Required work:
Return the records exactly as they stand, and keep the pictures out of the copy.

Data section:
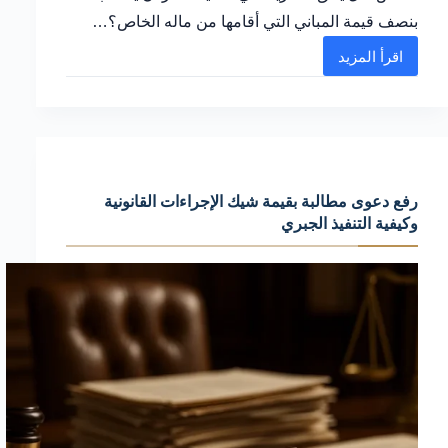
بنصف قيمة المباني التي أقامها من ماله الخاص؟…
اقرأ المزيد
شرح
عملي
لـ
المطالبة
بنصف
رفع دعوى مطالبة بقيمة شيك الإجراءات القانونية
قيمة
وكيفية التنفيذ الجبري
المباني
وأهم
الأخطاء
التي
يجب
تجنبها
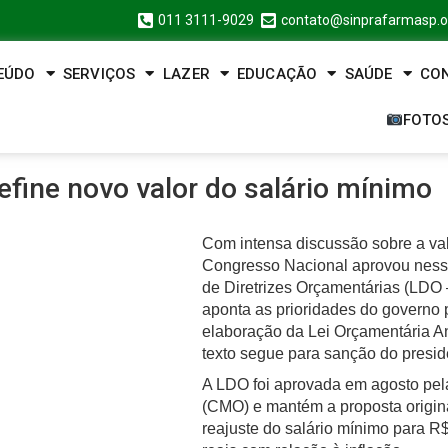
011 3111-9029
contato@sinprafarmasp.o
EÚDO
SERVIÇOS
LAZER
EDUCAÇÃO
SAÚDE
CO
FOTO
efine novo valor do salário mínimo
Com intensa discussão sobre a val
Congresso Nacional aprovou nessa q
de Diretrizes Orçamentárias (LDO
aponta as prioridades do governo 
elaboração da Lei Orçamentária A
texto segue para sanção do presid
A LDO foi aprovada em agosto pe
(CMO) e mantém a proposta origin
reajuste do salário mínimo para 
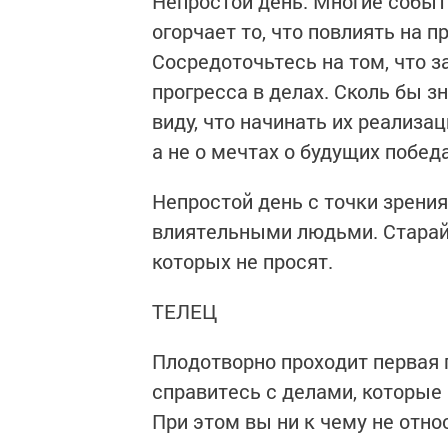
Непростой день. Многие событи
огорчает то, что повлиять на 
Сосредоточьтесь на том, что з
прогресса в делах. Сколь бы з
виду, что начинать их реализа
а не о мечтах о будущих побед
Непростой день с точки зрени
влиятельными людьми. Старайте
которых не просят.
ТЕЛЕЦ
Плодотворно проходит первая 
справитесь с делами, которые 
При этом вы ни к чему не отн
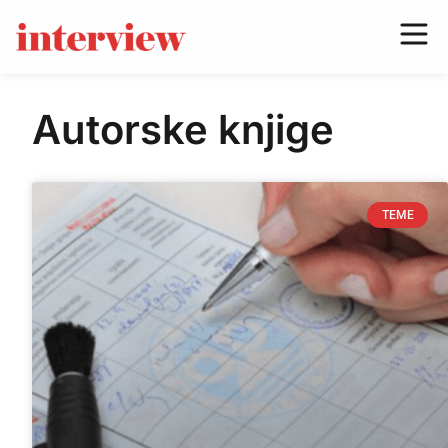
Autorske knjige
TEME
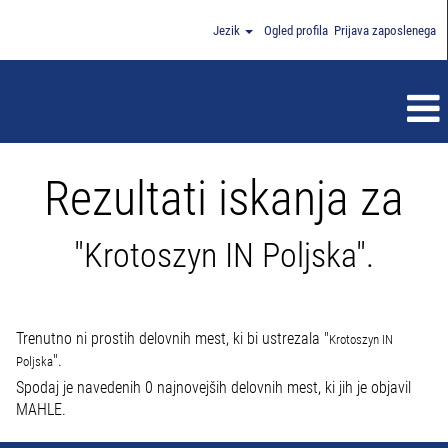
Jezik
Ogled profila
Prijava zaposlenega
Rezultati iskanja za
"Krotoszyn IN Poljska".
Trenutno ni prostih delovnih mest, ki bi ustrezala "
Krotoszyn IN
".
Poljska
Spodaj je navedenih 0 najnovejših delovnih mest, ki jih je objavil
MAHLE.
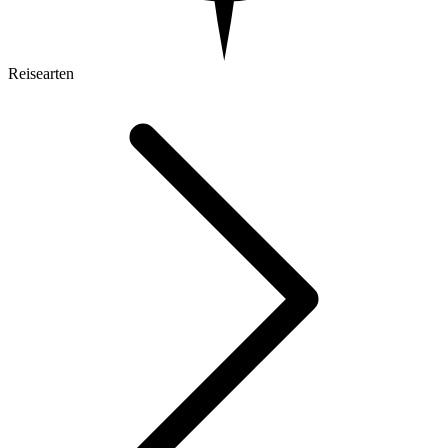
Reisearten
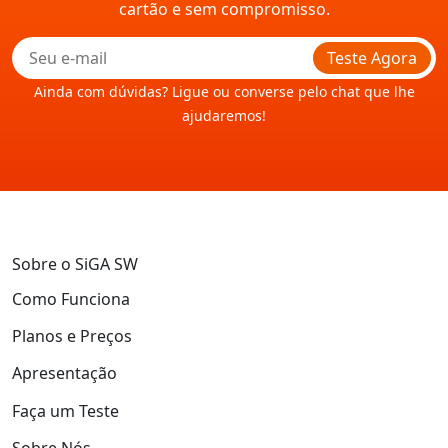
cartão e sem compromisso.
Teste Agora
Ainda com dúvidas? Ligue ou converse pelo chat que lhe
ajudaremos!
Sobre o SiGA SW
Como Funciona
Planos e Preços
Apresentação
Faça um Teste
Sobre Nós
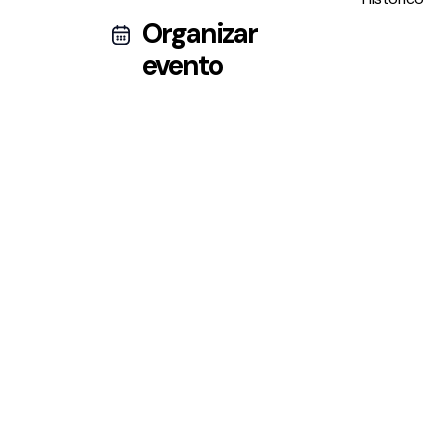
Organizar
evento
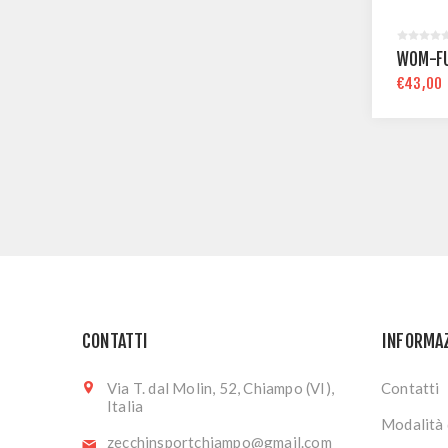
WOM-F
€43,00
CONTATTI
INFORMA
Via T. dal Molin, 52, Chiampo (VI),
Contatti
Italia
Modalità 
zecchinsportchiampo@gmail.com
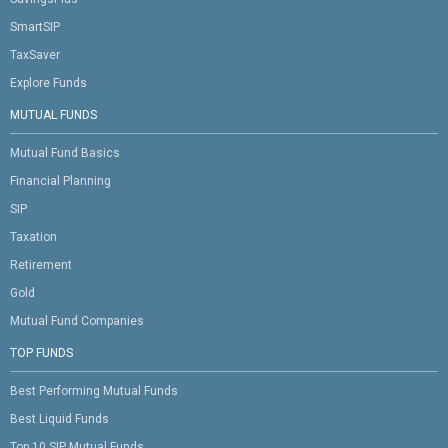
SmartSIP
TaxSaver
Explore Funds
MUTUAL FUNDS
Mutual Fund Basics
Financial Planning
SIP
Taxation
Retirement
Gold
Mutual Fund Companies
TOP FUNDS
Best Performing Mutual Funds
Best Liquid Funds
Top 10 SIP Mutual Funds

Result for this task:
بنصف قيمة المباني التي أقامها من ماله الخاص؟…
اقرأ المزيد
شرح
عملي
لـ
المطالبة
بنصف
رفع دعوى مطالبة بقيمة شيك الإجراءات القانونية
قيمة
وكيفية التنفيذ الجبري
المباني
وأهم
الأخطاء
التي
يجب
تجنبها
011 3111-9029
contato@sinprafarmasp.o
EÚDO
SERVIÇOS
LAZER
EDUCAÇÃO
SAÚDE
CO
FOTO
efine novo valor do salário mínimo
Com intensa discussão sobre a val
Congresso Nacional aprovou nessa q
de Diretrizes Orçamentárias (LDO
aponta as prioridades do governo 
elaboração da Lei Orçamentária A
texto segue para sanção do presid
A LDO foi aprovada em agosto pe
(CMO) e mantém a proposta origin
reajuste do salário mínimo para 
Непростой день. Многие событи
огорчает то, что повлиять на 
Сосредоточьтесь на том, что з
прогресса в делах. Сколь бы з
виду, что начинать их реализа
а не о мечтах о будущих побед
Непростой день с точки зрени
влиятельными людьми. Старайте
которых не просят.
ТЕЛЕЦ
Плодотворно проходит первая 
справитесь с делами, которые 
При этом вы ни к чему не отн
Autorske knjige
TEME
Jezik
Ogled profila
Prijava zaposlenega
Rezultati iskanja za
"Krotoszyn IN Poljska".
Trenutno ni prostih delovnih mest, ki bi ustrezala "
Krotoszyn IN
".
Poljska
Spodaj je navedenih 0 najnovejših delovnih mest, ki jih je objavil
MAHLE.
Reisearten
cartão e sem compromisso.
Teste Agora
Ainda com dúvidas? Ligue ou converse pelo chat que lhe
ajudaremos!
Sobre o SiGA SW
Como Funciona
Planos e Preços
Apresentação
Faça um Teste
Sobre Nós
Organizar
evento
WOM-F
€43,00
CONTATTI
INFORMA
Via T. dal Molin, 52, Chiampo (VI),
Contatti
Italia
Modalità 
zecchinsportchiampo@gmail.com
SmartSIP
TaxSaver
Explore Funds
MUTUAL FUNDS
Mutual Fund Basics
Financial Planning
SIP
Taxation
Retirement
Gold
Mutual Fund Companies
TOP FUNDS
Best Performing Mutual Funds
Best Liquid Funds
Top 10 SIP Mutual Funds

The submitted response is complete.